During World War I, he was in Military service. After that, he was a professor of Geology at the Institut Agricole d'Alger, and after that a professor of Paleontology at Muséum National d'Histoire Naturelle in Paris, where he succeeded his teacher, Marcellin Boule. The pterosaur Arambourgiania is named after him. He was President of the PanAfrican Archaeological Association from 1959 to 1963.

==Publications==
- (1942) "L’ Elephas recki Dietrich. Exposition systématique et ses affinités". Bull. Soc. géol. France sér. 5, 12: 73-87.
- (1947) Mission scientifique de l’Omo (1932-1933). Géologie et Anthropologie. Mus. Natl.

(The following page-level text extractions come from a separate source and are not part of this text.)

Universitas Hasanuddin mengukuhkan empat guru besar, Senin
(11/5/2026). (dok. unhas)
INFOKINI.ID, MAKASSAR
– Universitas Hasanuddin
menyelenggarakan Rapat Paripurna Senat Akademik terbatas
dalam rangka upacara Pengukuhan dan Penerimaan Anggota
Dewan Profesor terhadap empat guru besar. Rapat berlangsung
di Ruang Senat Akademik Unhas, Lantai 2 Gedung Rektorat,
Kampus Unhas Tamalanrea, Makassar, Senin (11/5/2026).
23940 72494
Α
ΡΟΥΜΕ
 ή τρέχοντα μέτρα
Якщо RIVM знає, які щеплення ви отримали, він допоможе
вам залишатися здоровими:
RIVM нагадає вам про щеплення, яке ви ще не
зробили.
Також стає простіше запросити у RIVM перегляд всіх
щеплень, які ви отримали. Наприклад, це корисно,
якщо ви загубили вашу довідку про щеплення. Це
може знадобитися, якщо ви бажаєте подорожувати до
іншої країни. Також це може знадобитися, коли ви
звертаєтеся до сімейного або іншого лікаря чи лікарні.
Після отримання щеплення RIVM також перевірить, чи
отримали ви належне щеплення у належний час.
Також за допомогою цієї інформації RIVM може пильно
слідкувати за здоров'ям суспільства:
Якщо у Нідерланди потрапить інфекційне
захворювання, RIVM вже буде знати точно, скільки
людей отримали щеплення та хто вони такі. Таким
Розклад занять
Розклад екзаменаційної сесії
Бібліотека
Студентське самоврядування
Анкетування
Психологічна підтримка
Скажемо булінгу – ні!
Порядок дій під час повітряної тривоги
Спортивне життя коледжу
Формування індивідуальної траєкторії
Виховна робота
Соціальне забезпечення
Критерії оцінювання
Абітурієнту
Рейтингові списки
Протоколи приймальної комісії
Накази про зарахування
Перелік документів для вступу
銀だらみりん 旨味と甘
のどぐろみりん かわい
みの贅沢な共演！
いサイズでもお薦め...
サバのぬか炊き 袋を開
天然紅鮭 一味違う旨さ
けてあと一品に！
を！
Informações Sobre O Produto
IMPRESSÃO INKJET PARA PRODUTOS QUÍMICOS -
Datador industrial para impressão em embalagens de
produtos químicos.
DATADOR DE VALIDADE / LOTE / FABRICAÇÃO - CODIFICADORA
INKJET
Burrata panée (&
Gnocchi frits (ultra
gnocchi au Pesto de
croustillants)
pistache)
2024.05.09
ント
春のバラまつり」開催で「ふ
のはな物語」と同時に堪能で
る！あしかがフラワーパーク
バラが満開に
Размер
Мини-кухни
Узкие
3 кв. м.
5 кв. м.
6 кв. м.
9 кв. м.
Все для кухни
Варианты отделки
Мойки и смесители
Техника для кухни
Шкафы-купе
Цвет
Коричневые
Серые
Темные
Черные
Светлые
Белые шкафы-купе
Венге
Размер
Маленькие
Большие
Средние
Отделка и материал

- (1948) "Observations sur le Quaternaire de la région du Hoggar", Travaux de l'Institut de Recherches Sahariennes, t. V, pp. 7–18.
- (1955) "L'ancien lac de Tihodaïne et ses gisements préhistoriques - I. Historique et stratigraphie", Actes du IIème Congrès Panafricain de Préhistoire d'Alger (1952), pp. 281–292.

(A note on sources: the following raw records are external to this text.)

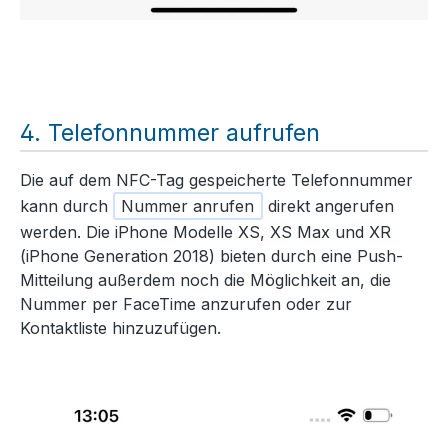
Telefonnummer aufrufen
Die auf dem NFC-Tag gespeicherte Telefonnummer
kann durch
Nummer anrufen
direkt angerufen
werden. Die iPhone Modelle XS, XS Max und XR
(iPhone Generation 2018) bieten durch eine Push-
Mitteilung außerdem noch die Möglichkeit an, die
Nummer per FaceTime anzurufen oder zur
Kontaktliste hinzuzufügen.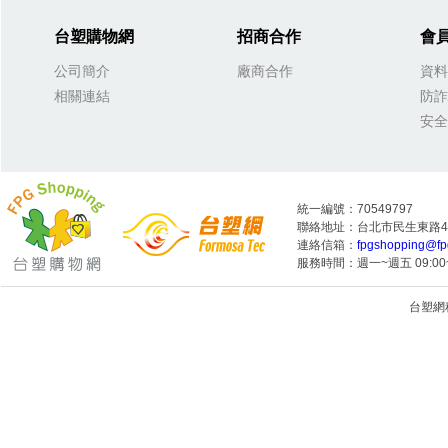
台塑購物網
招商合作
會
公司簡介
廠商合作
資料
相關連結
防詐
安全
統一編號：70549797
聯絡地址：台北市民生東路4段
連絡信箱：
fpgshopping@fp
服務時間：週一~週五 09:00~
台塑網科技
1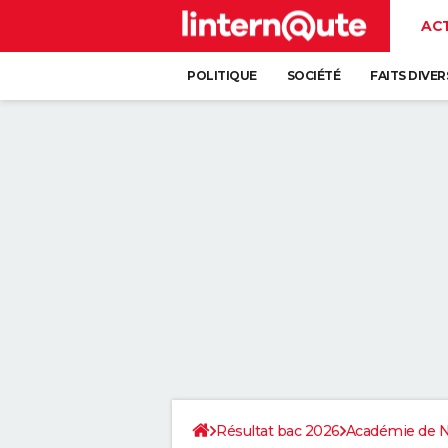
AC
POLITIQUE
SOCIÉTÉ
FAITS DIVER
Résultat bac 2026
Académie de 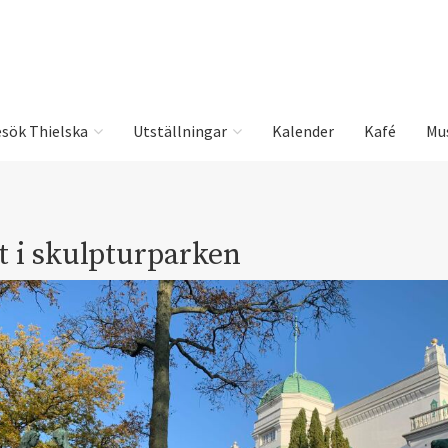
sök Thielska
Utställningar
Kalender
Kafé
Mu
t i skulpturparken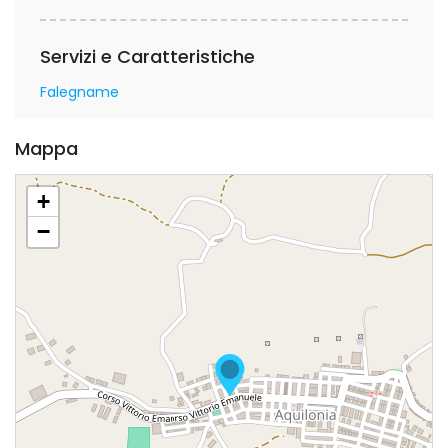
Servizi e Caratteristiche
Falegname
Mappa
+
−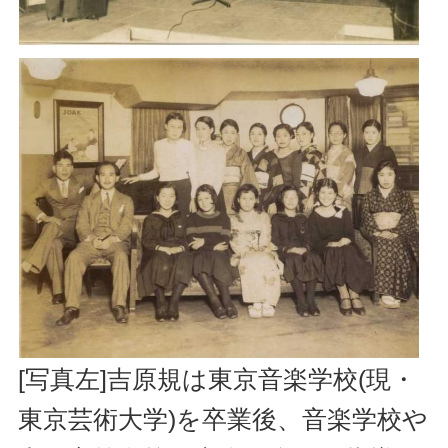
[写真左]吉原規は東京音楽学校(現・
東京芸術大学)を卒業後、音楽学校や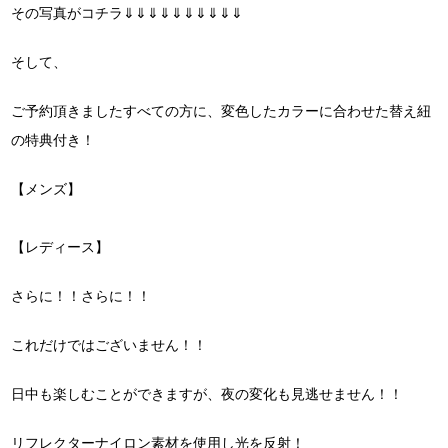
その写真が
コチラ⇓⇓⇓⇓⇓⇓⇓⇓⇓⇓
そして、
ご予約頂きましたすべての方に、変色したカラーに合わせた替え紐
の特典付き！
【メンズ】
【レディース】
さらに！！さらに！！
これだけではございません！！
日中も楽しむことができますが、夜の変化も見逃せません！！
リフレクターナイロン素材を使用し光を反射！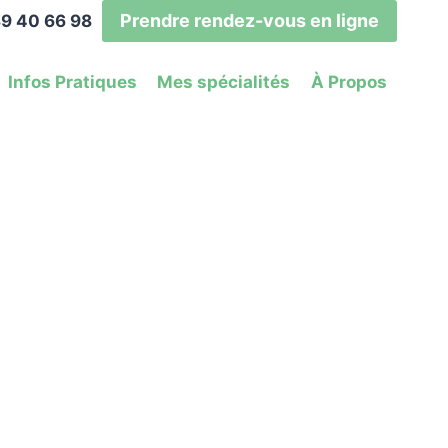
Prendre rendez-vous en ligne
9 40 66 98
Infos Pratiques
Mes spécialités
À Propos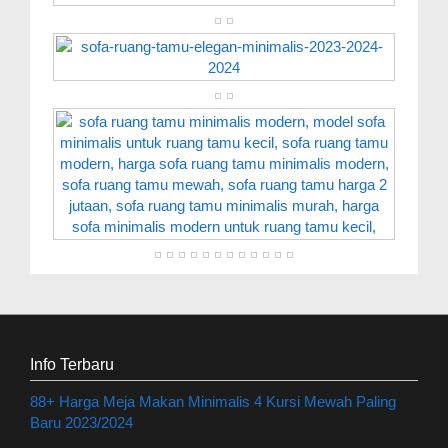
Info Terbaru
88+ Harga Meja Makan Minimalis 4 Kursi Mewah Paling
Baru 2023/2024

- (1957) "Récentes découvertes de paléontologie humaine réalisées en Afrique du Nord française (L'Atlanthropus de Ternifine - L'Hominien de Casablanca)", Third Panafrican Congress on Prehistory, Livingstone 1955, Clark, J.D. & Cole, S., Eds., London, Chatto & Windus, pp. 186–194.
- (1958) "Les artisans des industries acheuléennes", Bulletin de la Société Préhistorique de l'Ariège (Préhistoire Spéléologie Ariégeoises), t. XIII, pp. 43–47.
- (1962) "État actuel des recherches sur le Quaternaire de l'Afrique du Nord", Actes du IVème Congrès Panafricain de Préhistoire et de l'Etude du Quaternaire, Musée royal de l'Afrique centrale - Tervuren (Belgique) - Annales, série in 8° - Sciences humaines, n° 40, pp. 255–277.
- (with P. Biberson) (1956) "The fossil human remains from the Paleolithic site of Sidi Abderrahman (Morocco)", American Journal of Physical Anthropology, v. 14 n.s., n° 3, pp. 467–490.

==Tribute==
The fish Enteromius arambourgi is named in his honor.